As part of National Distracted Driving Awareness Month in April, law enforcement officers are increasing patrols as part of the “U Drive. U Text. U Pay.” effort organized by the National Highway Traffic Safety Administration. The increased patrols in Michigan are scheduled for Thursday through Monday.

Michigan State Police say there were more than 18,000 crashes statewide caused by distracted driving in 2019, resulting in 70 deaths. Nationally, 3,142 people in distracted driving crashes in 2019, including 566 pedestrians and bicyclists.

Michigan law prohibits drivers from reading, manually typing or sending text messages and other written communication while behind the wheel. The only exceptions allow for reporting crimes or emergencies.

“Any activity that takes your eyes off the road and your hands off the wheel is extremely reckless and puts you and others on the road at risk,” said Michael L. Prince, Michigan Office of Highway Safety Planning director. “Whether it’s texting, eating, drinking, using GPS or talking to other passengers, it’s all dangerous while driving.”

Separately, police agencies in Kent and Wayne counties are partnering with Michigan State University researchers this month to evaluate methods of enforcing distracted driving laws. A three-week study continues in those counties until April 26.

Officers are using dynamic message boards to alert drivers that distracted driving enforcement is under way. Researchers are studying whether using the message boards leads to a measurable change in drivers’ behavior.

“This project aims to assess the effectiveness of high-visibility enforcement, in combination with different types of messages that discourage cell phone use by drivers,” said Dr. Peter Savolainen, MSU Foundation Professor in the Department of Civil and Environmental Engineering.

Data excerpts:
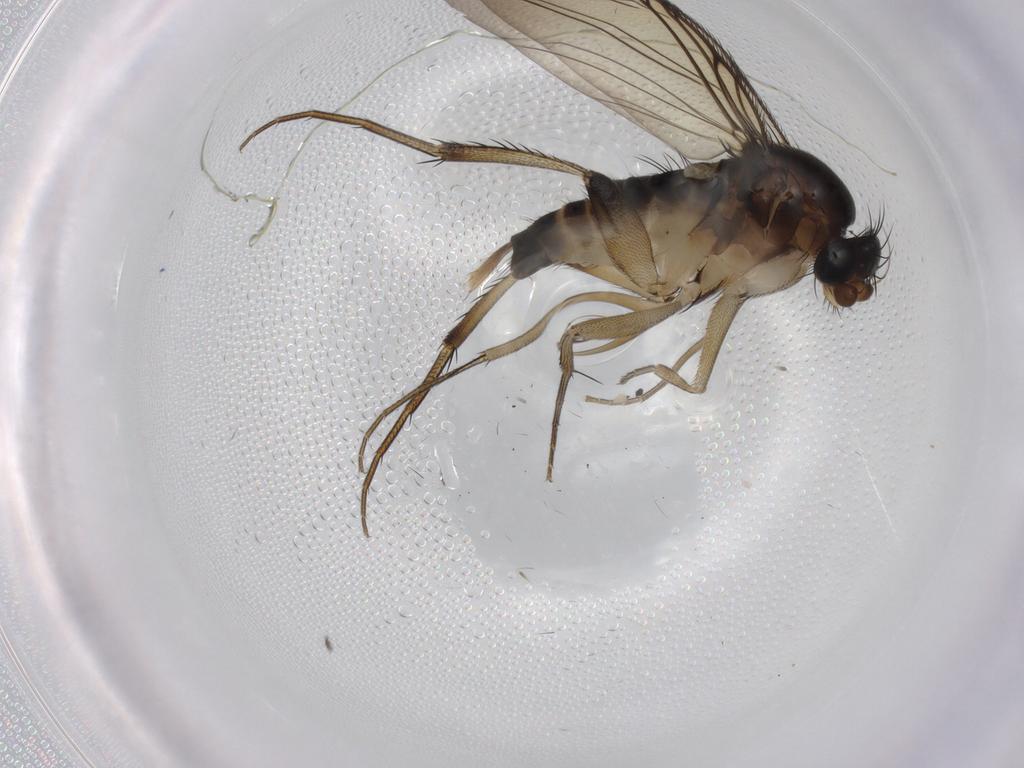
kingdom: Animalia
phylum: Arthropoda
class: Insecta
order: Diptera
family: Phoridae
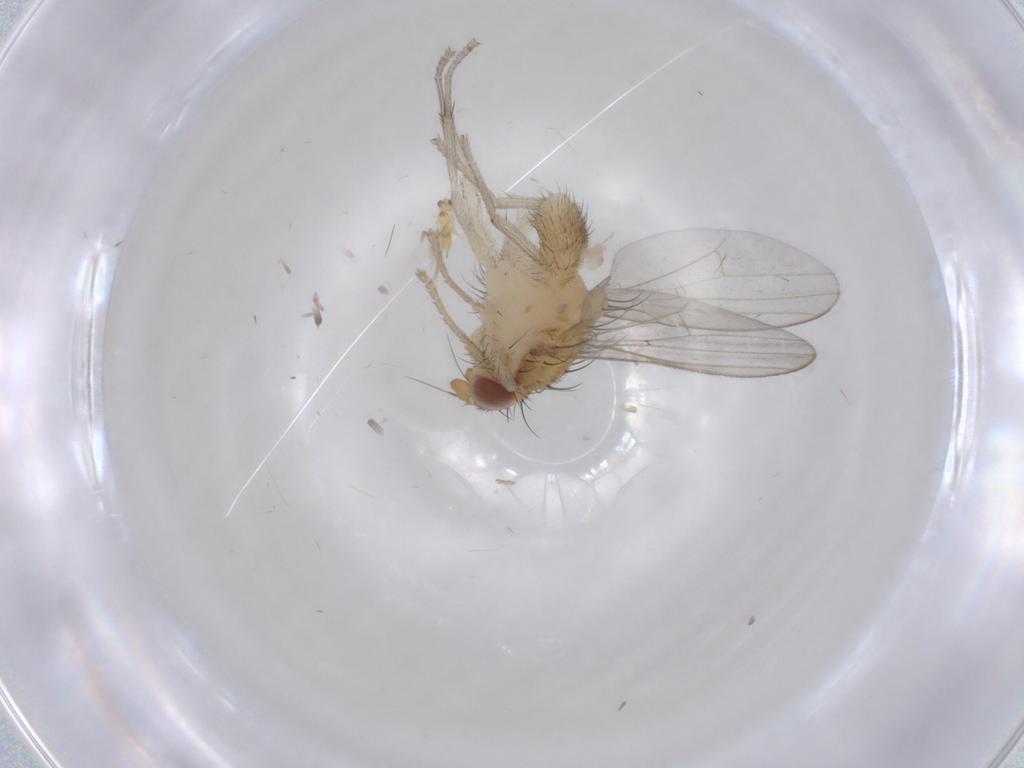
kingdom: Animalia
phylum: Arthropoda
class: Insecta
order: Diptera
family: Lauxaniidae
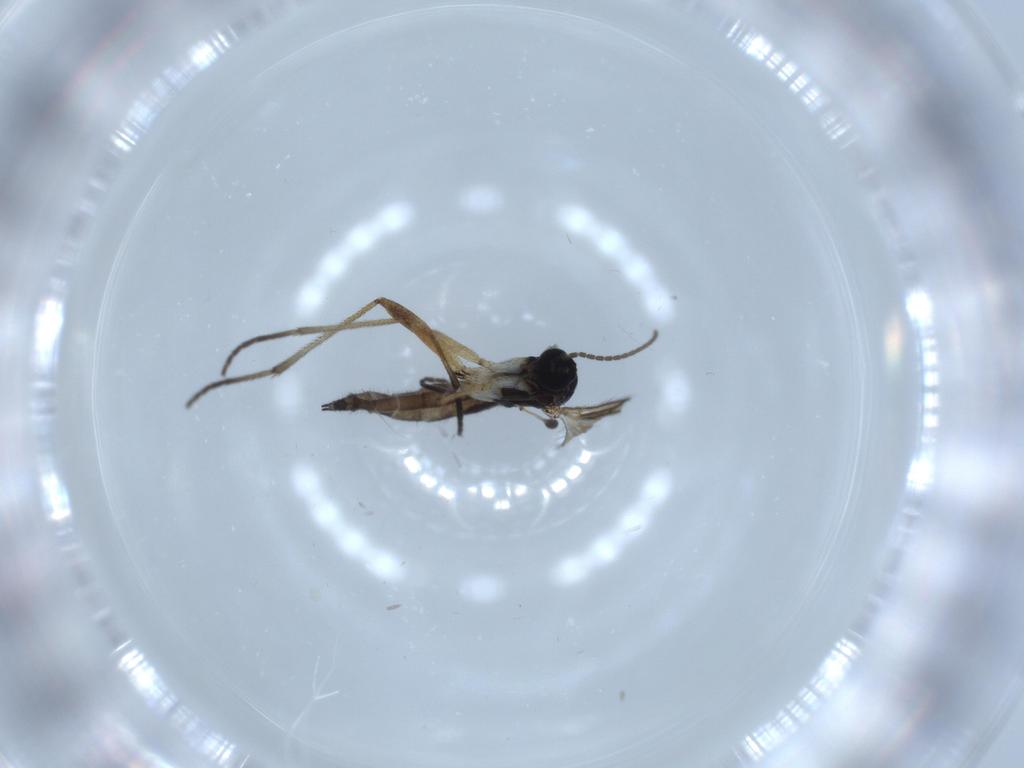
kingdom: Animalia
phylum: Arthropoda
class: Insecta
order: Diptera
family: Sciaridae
---
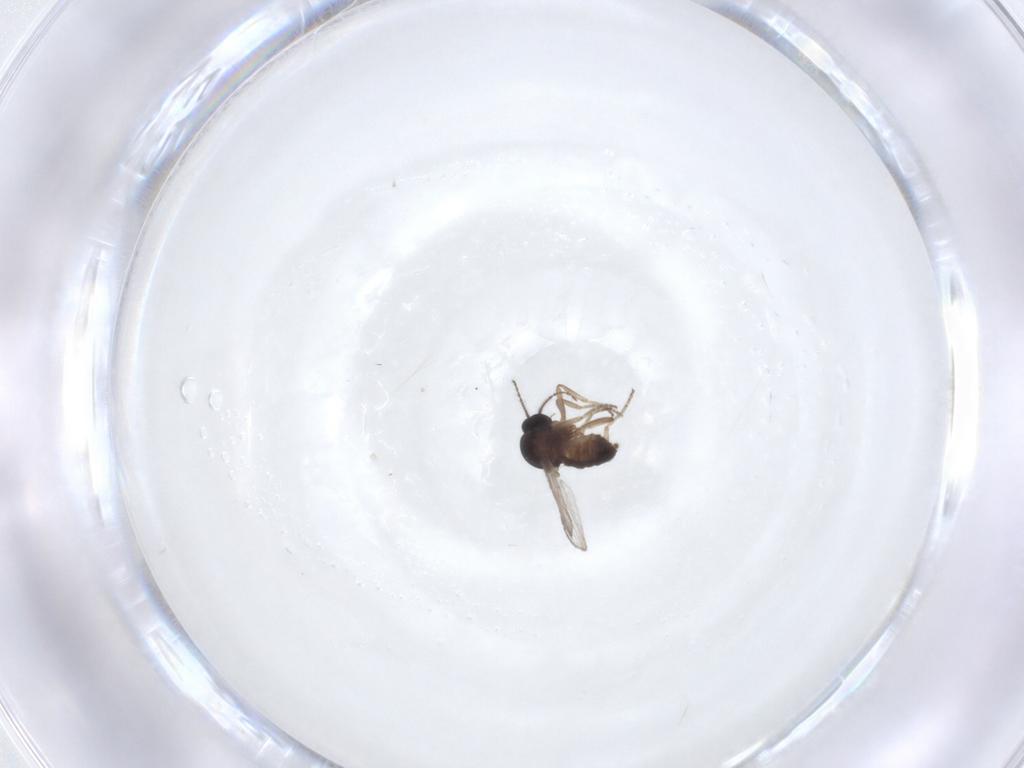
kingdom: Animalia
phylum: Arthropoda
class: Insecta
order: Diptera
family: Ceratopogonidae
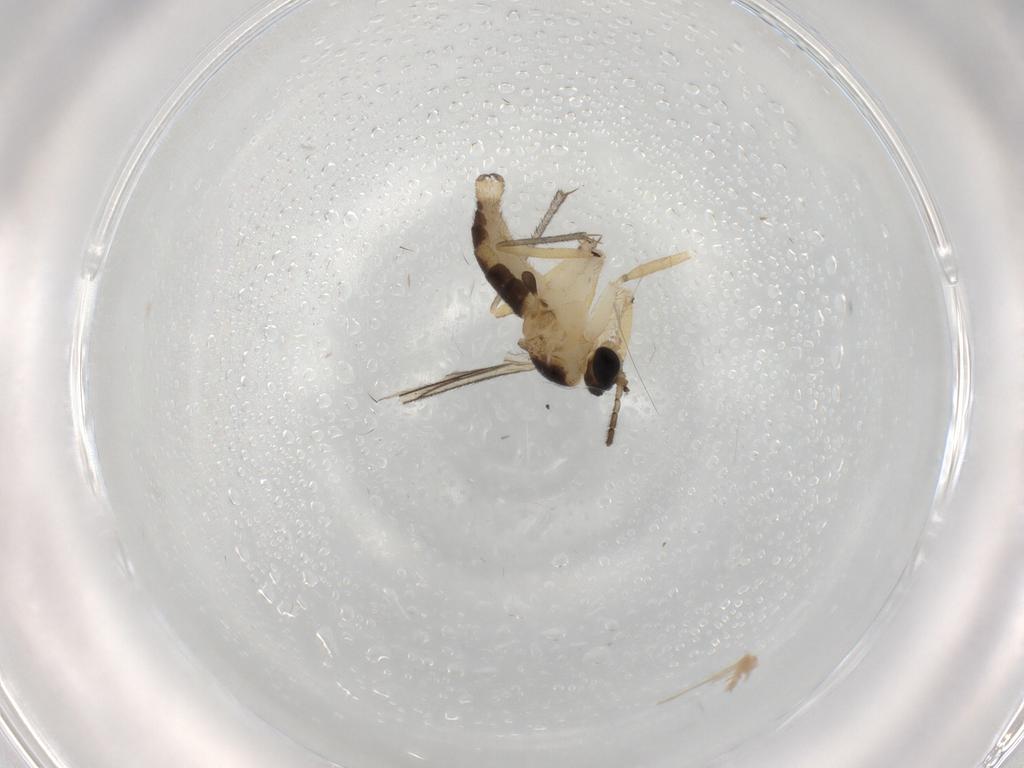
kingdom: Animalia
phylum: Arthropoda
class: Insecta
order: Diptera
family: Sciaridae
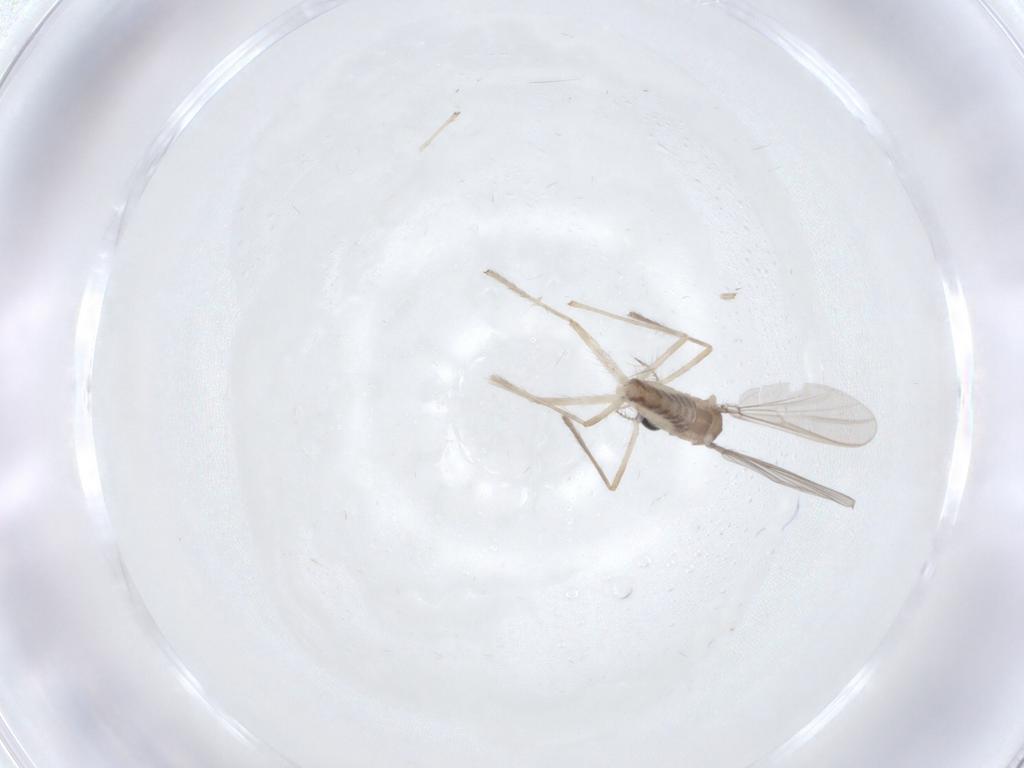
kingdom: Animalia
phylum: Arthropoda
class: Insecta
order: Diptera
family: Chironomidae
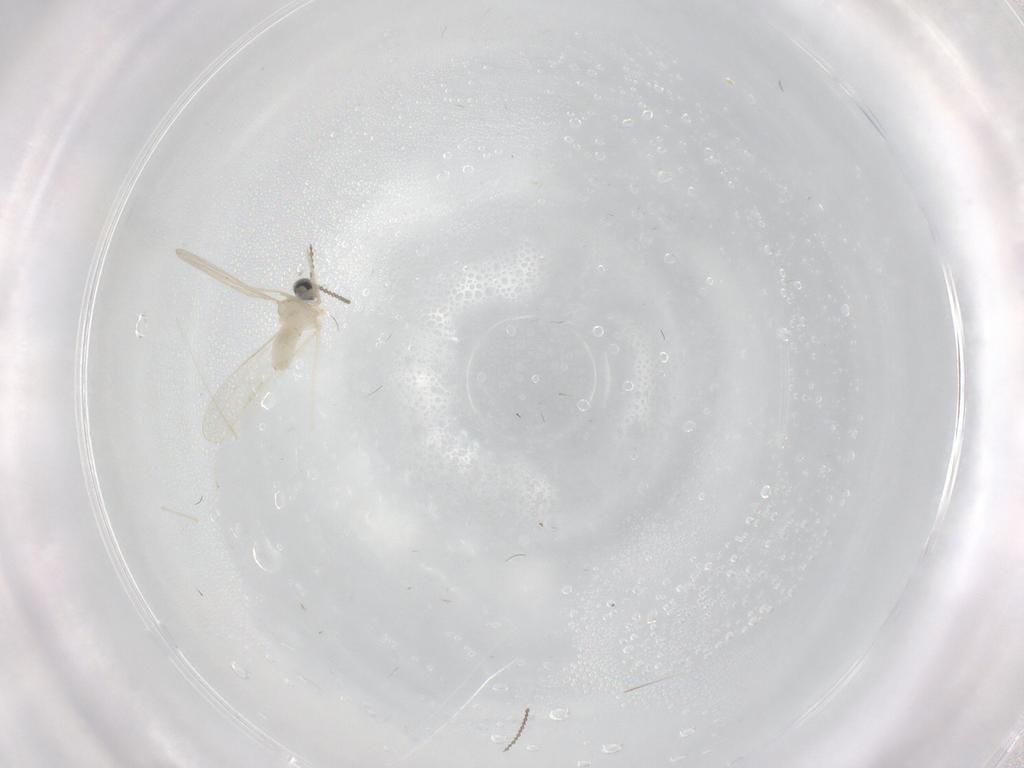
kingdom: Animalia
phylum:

• **TASK REQUIREMENTS**:
1. Please list every activity that Michael L. Prince names as dangerous while driving in the distracted driving article.
2. According to the distracted driving article, until what date does the three-week study in Kent and Wayne counties continue?
None of these rows is needed.

• **ANSWER LIST**:
1. Texting, eating, drinking, using GPS, and talking to other passengers.

2. April 26.